Arbeitsauftrag 1: Schreiben Sie aus dem Auszug über Mathematik als Kalkül alles ab, was von „Die durch die“ bis hinunter zu „lesbar zu machen.“ reicht.
Arbeitsauftrag 2: Greifen Sie den Auszug über Mathematik als Kalkül nach seinem letzten Satz auf und führen Sie ihn weiter.

Textauszug:
════

Mathematik reflektiert sich selbst und begründet sich in der dabei beobachteten Tätigkeit. Mathematik ist also keine "Sprache" zur Beschreibung von Sachverhalten jenseits der Mathematik. Mathematik hat als Kalkül Figuren und Regeln wie beispielsweise Schach. Zahlen sind Figuren und werden - etwa in der Backus-Naur-Form - auch so eingeführt.

Die durch die Regeln gegebenen Operationen bilden einen Kalkül. Zahlen und Operatoren erlauben es, die Operationen im Kalkül "lesbar" darzustellen, so wie Programmiersprachen es erlauben, die Operationen eines Computers in Form von Programmen sekundär lesbar zu machen.

In dieser Perspektive beschreibt die Mathematik einen Kalkül, der historisch der Mathematik nachfolgte, weshalb die Mathematik einen grossen uneigentliche Teil besitzt, der im bewussten Kalkül (noch) keinen Sinn hat.


Symbolische Mathematik

Man kann Mathematik auf zwei Ebenen "artefaktisch" verstehen:
- A. Turing zeigte, dass Algorithmen Maschinen "sind".
- K. Gödel ist Vertreter einer radikalen Formalisierung, nach welcher Mathematik untersucht, welche Konstellationen mit welchen Regeln auf welcher Menge von Entitäten folgerichtig erreichbar sind.
A. Turing hat eine Maschie rekonstruiert, K. Gödel hat eine Maschine imitiert.

Formalisiert kann man Mathematik analog zur Schachtheorie betrachten. Die Schachtheorie untersucht welche Züge in welchen Konstellationen zum Matt führen, wobei das Schachbrett und die Figuren Artefakte sind, die nach Regeln verwendet werden. Die Figuren haben zwar Namen wie "Springer" oder "Bauer", das ist aber für das Spiel bedeutungslos. Formal sind sie Entitäten, die bestimmte Eigenschaften haben, die festlegen, wann sie wie bewegt werden können. Die Artefakte der Mathematik sind Zeichenkörper. Die Zeichenkörper der - so verstandenen, nach Gödel idealistischen - Mathematik sind keine Zeichen, die für etwas anders stehen, also keine Symbole, sondern - wie Schachfiguren - Figuren, die Namen haben. Auch die Figuren der Mathemathik können aus verschiedensten Materialien hergestellt werden, sehr verbreitet sind Mathematikfiguren als Graphitstrukturen, die man mit einem Bleistift oder mit einem Laserprinter produziert. Natürlich kann man das Spiel nicht ohne Figuren spielen. Aber wenn man keine Figuren hat, kann man sich Figuren - wie etwa beim Kopfrechnen - vorstellen.

Die Figuren sind Objekte, mit zulässigen Methoden. Einige Figuren heissen Ziffern. Eine der Ziffern sieht beispielsweise so aus: 2, sie heisst "zwei". Es gibt auch andere Figuren, beispielsweise Operationszeichen oder Klammern usw. Und es gibt Regeln, wie die Ziffern kombiniert werden können und welche Kombinationen durch welche andern Kombinationen ersetzt werden können. Beispielsweise kann man die kombinierte Figur "2 + 2" durch die Figuren "4" oder " 2 x 2" oder "9 - 5" ersetzen, aber nicht durch die Figur "5" oder " 6 : 2".

════

Gespeicherte Datensätze:
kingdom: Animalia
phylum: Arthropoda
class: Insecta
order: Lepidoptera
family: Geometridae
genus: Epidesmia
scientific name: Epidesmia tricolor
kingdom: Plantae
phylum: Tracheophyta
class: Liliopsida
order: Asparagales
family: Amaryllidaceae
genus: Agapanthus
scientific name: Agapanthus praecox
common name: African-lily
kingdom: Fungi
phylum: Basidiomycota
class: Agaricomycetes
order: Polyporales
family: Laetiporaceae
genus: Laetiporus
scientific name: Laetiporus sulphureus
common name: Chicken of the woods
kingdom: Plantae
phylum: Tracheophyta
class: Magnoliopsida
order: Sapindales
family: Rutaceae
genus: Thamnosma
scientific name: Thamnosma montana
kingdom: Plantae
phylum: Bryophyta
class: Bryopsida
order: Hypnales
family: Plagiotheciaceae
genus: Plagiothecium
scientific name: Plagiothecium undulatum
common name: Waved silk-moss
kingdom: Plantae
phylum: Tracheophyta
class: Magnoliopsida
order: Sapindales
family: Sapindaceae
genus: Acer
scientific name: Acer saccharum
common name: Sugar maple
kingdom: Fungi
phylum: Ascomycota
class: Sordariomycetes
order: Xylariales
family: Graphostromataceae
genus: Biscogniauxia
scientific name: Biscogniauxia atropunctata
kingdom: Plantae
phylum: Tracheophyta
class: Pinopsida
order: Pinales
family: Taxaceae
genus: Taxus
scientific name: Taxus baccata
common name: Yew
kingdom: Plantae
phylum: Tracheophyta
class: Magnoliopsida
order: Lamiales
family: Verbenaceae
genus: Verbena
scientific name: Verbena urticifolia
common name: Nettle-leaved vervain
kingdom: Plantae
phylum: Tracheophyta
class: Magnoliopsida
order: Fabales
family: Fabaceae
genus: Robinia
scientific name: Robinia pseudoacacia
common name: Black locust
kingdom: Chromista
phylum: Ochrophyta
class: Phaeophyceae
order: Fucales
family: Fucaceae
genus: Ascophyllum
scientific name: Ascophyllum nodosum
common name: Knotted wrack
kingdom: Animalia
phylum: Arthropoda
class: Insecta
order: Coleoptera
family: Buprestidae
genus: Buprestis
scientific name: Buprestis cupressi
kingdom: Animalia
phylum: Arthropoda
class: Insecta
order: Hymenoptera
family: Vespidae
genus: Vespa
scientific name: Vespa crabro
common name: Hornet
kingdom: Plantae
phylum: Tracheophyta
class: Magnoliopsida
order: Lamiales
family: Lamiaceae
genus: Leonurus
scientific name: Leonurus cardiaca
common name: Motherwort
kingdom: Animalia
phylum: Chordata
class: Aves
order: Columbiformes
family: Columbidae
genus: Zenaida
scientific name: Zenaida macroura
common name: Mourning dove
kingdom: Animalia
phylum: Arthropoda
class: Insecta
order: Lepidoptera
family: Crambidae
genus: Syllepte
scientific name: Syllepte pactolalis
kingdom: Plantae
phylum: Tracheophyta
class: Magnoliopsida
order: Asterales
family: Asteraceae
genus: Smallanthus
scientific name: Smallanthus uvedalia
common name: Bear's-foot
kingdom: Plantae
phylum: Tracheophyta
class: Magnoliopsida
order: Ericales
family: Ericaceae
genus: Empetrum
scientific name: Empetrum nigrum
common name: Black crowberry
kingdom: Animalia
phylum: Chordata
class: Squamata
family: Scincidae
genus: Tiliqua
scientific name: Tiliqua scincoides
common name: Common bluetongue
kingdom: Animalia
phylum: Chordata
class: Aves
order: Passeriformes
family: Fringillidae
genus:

════

Richtige Lösung 1:
Die durch die Regeln gegebenen Operationen bilden einen Kalkül. Zahlen und Operatoren erlauben es, die Operationen im Kalkül "lesbar" darzustellen, so wie Programmiersprachen es erlauben, die Operationen eines Computers in Form von Programmen sekundär lesbar zu machen.

Richtige Lösung 2:
Wie Schach sagt das Mathematik-Spiel nichts aus über die Welt. Die Regeln, die in der Mathematik gelten, bewirken dass "2 + 2 = 4" eine gültige Figur ist. Ganz unabhängig vom Spiel Mathematik - und das ist K. Gödels Position im Formalismusstreit etwa gegen Finsler - sage ich, das 2 Golddukaten und 2 weitere Golddukaten 4 Golddukaten sind. Wenn ich meine Golddukaten (zusammen) zähle, dann mache ich keine Mathematik, sondern zähle Goddkaten. Und in dieser Golddukaten-Welt ist "2" kein Gegenstand, sondern eine Anzahl (Grösse einer Menge) von Golddukaten.

Und schliesslich bin ich tätig, wenn ich Mathematik spiele und wenn ich Golddukaten zähle. In beiden Fällen kann ich meine Tätigkeit als Operationen auffassen, die ich auch als rechnen im engeren Sinne (to compute) bezeichen kann, wenn ich sie auf eine Halbaddierermechanik zurückführe, respektive mit einer Halbaddierermechanik erkläre.

Ein spezielles Problem der Mathematik ist die Selbstbezüglickeit in Paradoxien, etwa in der Principia Mathematica von B. Russell während etwa der Mathemtiker J. Bertrand, zeigte, dass viele Paradoxien gar keine sind.


Zur Differenz Mechanismus und siehe Kalkül.

Zur Mathematik und Technik siehe auch R. Todesco 1992:168f.


Sprüche (Zitate)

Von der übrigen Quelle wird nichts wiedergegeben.